Призраки и гниение
В нём ничего кроме снов и забытого счастья.
Дым на небе, дым на земле,
Вместо людей - машины.
Мёртвые рыбы в иссохшей реке,
Зловонный зной пустыни.
Моя смерть разрубит цепи сна,
Когда мы будем вместе.
© Крематорий
Что ты знаешь о кошмарах? Кроме того, что каждый из них я помню от и до. Время становится густым и вязким, тягучим, словно смола. Но не как та сосновая смолка, что мы жевали, когда были детьми. Бывает, подойдёшь к дереву, а она сочится из-под коры, подобно крови, коей, по сути, и является. Отдираешь прилипшую янтарную каплю и кладёшь в рот – считай, жвачка.
Помню, как в детстве бродила по сосновому бору, босыми ногами ступая по песку, перемешанному с шишками и хвоей. Мне было больно. Бабушка говорила, что это своего рода массаж – улучшается кровообращение. Знаешь, в том бору пахло прогретой древесной корой, хвоей и солнцем. Там было очень много солнца: оно, подобно тонкому золотому напылению, покрывало всё. Испещрённый солнечными брызгами песок, облитые солнцем птицы, завёрнутая в солнце я. Было тепло и спокойно.
В кошмарах не так, сам понимаешь. Пытки искажённого сознания через компиляцию моих страхов и моих желаний – лучше бы им не сходиться.
Последнее время я часто путаю сны с моей реальностью, а сами сновидения становятся ржавыми, пропитанными никотином и воспоминаниями. Всё вокруг ощущается смутно, воспринимается, как бред. Проплывающие в окне оголённые деревья притворяются то ли колючей проволокой, то ли сетью капилляров в лёгких. Они похожи на призраков, признающих во мне свою, зовущих. Я знаю, они чувствуют запах разложения, видят признаки альвеолярной гнили. Я тоже её ощущаю, моя кожа пропиталась этим сладковатым запахом. Но сильнее всего я слышу его возле больниц – там много несостоявшихся мертвецов, но ещё больше привидений.
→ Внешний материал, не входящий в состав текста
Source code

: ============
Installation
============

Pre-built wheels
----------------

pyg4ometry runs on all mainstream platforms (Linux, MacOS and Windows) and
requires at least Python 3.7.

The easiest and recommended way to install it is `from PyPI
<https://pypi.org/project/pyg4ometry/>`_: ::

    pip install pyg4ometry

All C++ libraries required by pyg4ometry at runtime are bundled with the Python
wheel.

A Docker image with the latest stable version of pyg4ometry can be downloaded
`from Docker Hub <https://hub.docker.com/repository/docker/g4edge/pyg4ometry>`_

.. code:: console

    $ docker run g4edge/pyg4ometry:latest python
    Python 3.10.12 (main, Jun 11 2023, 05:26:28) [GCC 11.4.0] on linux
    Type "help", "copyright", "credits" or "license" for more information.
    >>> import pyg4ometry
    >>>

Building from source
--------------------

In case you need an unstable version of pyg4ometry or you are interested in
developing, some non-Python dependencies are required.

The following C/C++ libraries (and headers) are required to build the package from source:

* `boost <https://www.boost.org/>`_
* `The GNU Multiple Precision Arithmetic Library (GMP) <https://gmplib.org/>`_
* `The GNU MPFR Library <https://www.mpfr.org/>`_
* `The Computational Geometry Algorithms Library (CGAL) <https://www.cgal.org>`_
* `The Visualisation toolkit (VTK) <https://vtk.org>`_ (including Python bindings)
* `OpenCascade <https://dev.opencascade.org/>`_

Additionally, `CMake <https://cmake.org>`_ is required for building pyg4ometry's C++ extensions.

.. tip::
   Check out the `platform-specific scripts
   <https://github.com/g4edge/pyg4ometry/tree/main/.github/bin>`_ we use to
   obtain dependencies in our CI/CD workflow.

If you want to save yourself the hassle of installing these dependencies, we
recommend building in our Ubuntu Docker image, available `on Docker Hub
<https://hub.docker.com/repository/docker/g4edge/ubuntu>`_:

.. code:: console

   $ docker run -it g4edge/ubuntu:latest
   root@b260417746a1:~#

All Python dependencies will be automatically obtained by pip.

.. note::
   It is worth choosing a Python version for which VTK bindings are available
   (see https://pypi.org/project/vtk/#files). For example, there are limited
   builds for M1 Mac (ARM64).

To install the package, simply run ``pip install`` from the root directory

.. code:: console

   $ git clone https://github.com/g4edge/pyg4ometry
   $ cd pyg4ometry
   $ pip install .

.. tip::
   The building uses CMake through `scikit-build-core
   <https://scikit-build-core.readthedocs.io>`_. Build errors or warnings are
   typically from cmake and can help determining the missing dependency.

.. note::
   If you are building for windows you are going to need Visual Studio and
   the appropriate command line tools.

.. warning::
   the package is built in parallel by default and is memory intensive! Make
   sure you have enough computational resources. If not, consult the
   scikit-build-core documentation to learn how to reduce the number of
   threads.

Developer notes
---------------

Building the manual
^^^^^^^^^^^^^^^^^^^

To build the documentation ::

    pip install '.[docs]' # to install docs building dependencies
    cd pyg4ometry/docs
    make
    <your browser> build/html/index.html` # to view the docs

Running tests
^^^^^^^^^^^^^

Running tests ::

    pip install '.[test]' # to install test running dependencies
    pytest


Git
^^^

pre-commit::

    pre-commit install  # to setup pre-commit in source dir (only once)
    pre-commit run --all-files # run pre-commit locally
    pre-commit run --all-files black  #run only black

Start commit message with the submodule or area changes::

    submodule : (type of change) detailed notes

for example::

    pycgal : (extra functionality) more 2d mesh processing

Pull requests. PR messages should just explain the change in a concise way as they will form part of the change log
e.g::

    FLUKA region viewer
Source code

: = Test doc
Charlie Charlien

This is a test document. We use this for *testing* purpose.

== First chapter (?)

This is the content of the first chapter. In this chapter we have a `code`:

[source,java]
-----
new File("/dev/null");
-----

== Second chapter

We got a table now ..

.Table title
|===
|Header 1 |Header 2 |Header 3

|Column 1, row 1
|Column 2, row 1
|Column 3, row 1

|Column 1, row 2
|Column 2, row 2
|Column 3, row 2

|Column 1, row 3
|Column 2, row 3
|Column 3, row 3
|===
В наших жизнях тоже немало призраков: они гуляют с нами по набережным, пьют с нами и с нами же ложатся в постель. А потом заползают во сны. Фантомы бывших, настоящих и иллюзорных возлюбленных, ушедших из наших жизней друзей, и даже – нас самих. Они все постоянно со мной. Ходим такой шумной толпой по городу, разговариваем, смеёмся, плачем, порой, а люди делают вид, что не замечают. Пусть так, я-то знаю тех, кто замечает всё. Простуженные окна и одноглазые фонари – мои верные хранители воспоминаний. Когда я забуду, они мне обо всём расскажут.
Правда, и они знают не всё. Они не вспомнят, что комары после двенадцати ложатся спать, Катунь любит напевать баллады, а алтайские полевые цветы пряно пахнут мёдом и солнцем. Но им и не надо – я сохраню это в памяти за них.
Зато они знают тех, кто оберегал мои сны от кошмаров. Не проходит и дня, чтобы я не вспоминала, но мысли об этих людях приносят с собой и боль. Она такая дешёвая, но настоящая, чем-то напоминает отчаяние ночной темноты. В такие ночи я лежу в пустой комнате, часами глядя на рассекающие потолок лучи блеклого света (так мой милый старый друг фонарь пытается поддержать меня) и упиваясь собственными мыслями. Порой выглянешь в окно, а там – небо. Тоже ржавое, особенно в Питере, тем более – когда оно пропитано алкоголем.
Вокруг вообще много что подвергнуто коррозии, ты замечал? Ржавые язвы железной плоти бурыми пятнами выделяются на серых стенках троллейбуса. Мы с ним чем-то похожи. В общем-то, как и с тобой.